The Parallel Dynamic Complexity of the Abelian Cayley Group Membership Problem

Authors: V. Arvind, Samir Datta, Asif Khan, Shivdutt Sharma, Yadu Vasudev, and Shankar Ram Vasudevan

Published in: LIPIcs, Volume 323, 44th IARCS Annual Conference on Foundations of Software Technology and Theoretical Computer Science (FSTTCS 2024)

Abstract

Let G be a finite group given as input by its multiplication table. For a subset S ⊆ G and an element g ∈ G the Cayley Group Membership Problem (CGM) is to check if g belongs to the subgroup generated by S. While this problem is easily seen to be in polynomial time, pinpointing its parallel complexity has been of research interest over the years.

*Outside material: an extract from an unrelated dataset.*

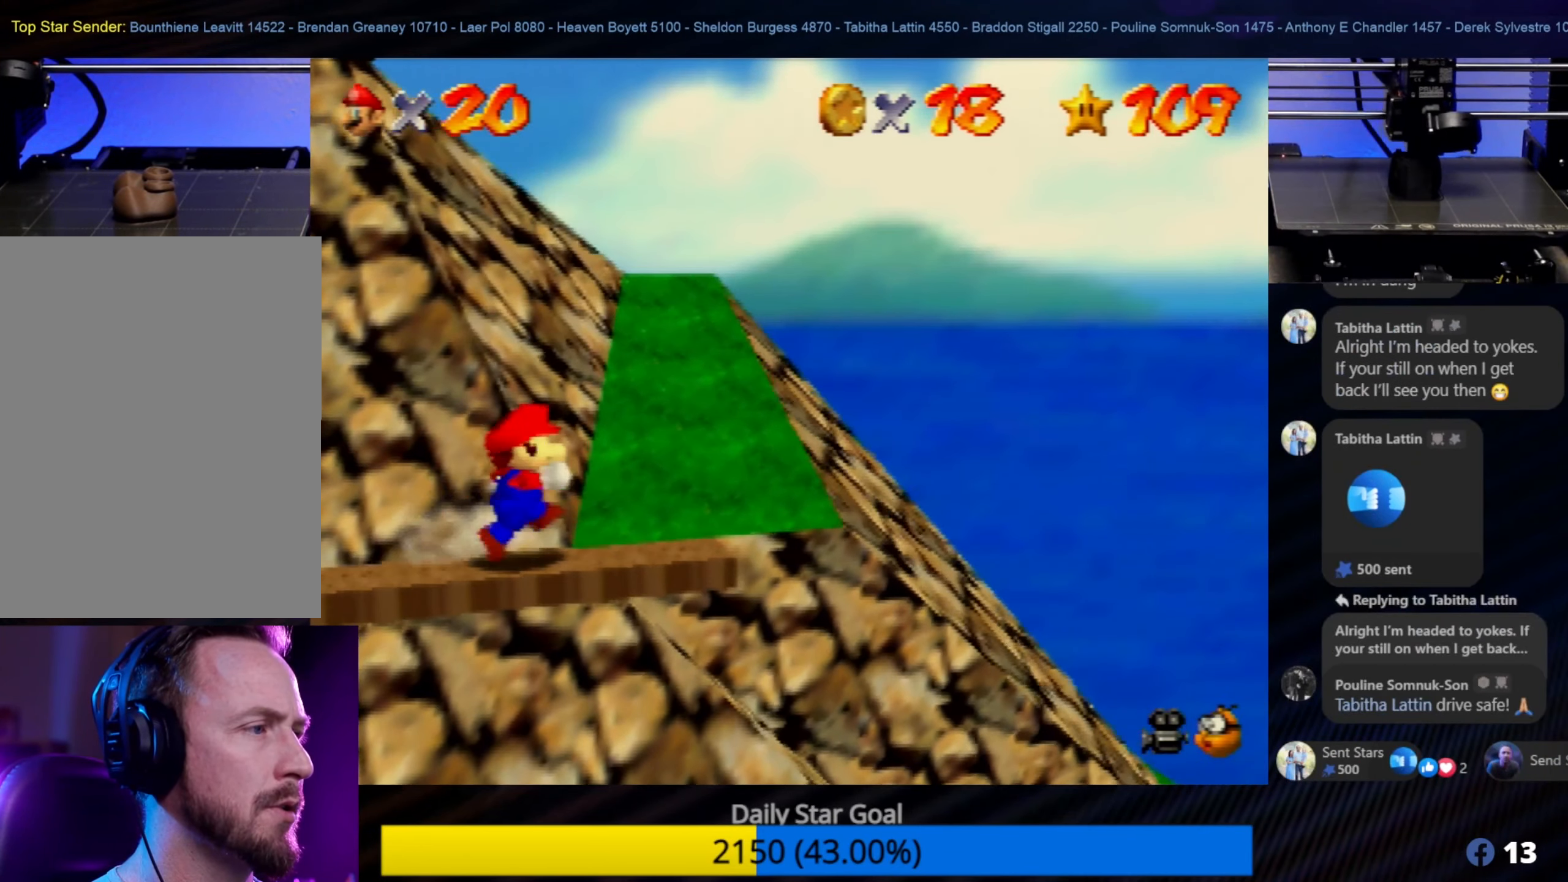
{"buttons": [], "left_stick": "up", "events": [[200, "left_stick", "up-right"], [316, "left_stick", "up"]]}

Barrington et al [Barrington et al., 2001] have shown that for abelian groups the CGM problem can be solved in O(log log |G|) parallel time. In this paper we further explore the parallel complexity of the abelian CGM problem, with focus on the dynamic setting: the generating set S changes with insertions and deletions and the goal is to maintain a data structure that supports efficient membership queries to the subgroup ⟨S⟩. Though the static version of the CGM problem can be easily reduced to digraph reachability, the reduction does not carry over to the dynamic setting. We obtain the following results: 1) First, we consider the more general problem of Monoid Membership, where G is a monoid input by its multiplication table. When G is a commutative monoid we show there is a deterministic dynamic AC⁰ algorithm for membership testing that supports O(1) insertions and deletions in each step. 2) Building on the previous result we show that there is a dynamic randomized AC⁰ algorithm for abelian CGM that supports polylog(|G|) insertions/deletions to S in each step. 3) If the number of insertions/deletions is at most O(log n/log log n) then we obtain a deterministic dynamic AC⁰ algorithm for abelian CGM. 4) Applying these algorithms we obtain analogous results for the dynamic abelian Group Isomorphism. We can also handle sub-linearly many changes to the multiplication table for G, utilizing the hamming distance between multiplication tables of any two distinct groups.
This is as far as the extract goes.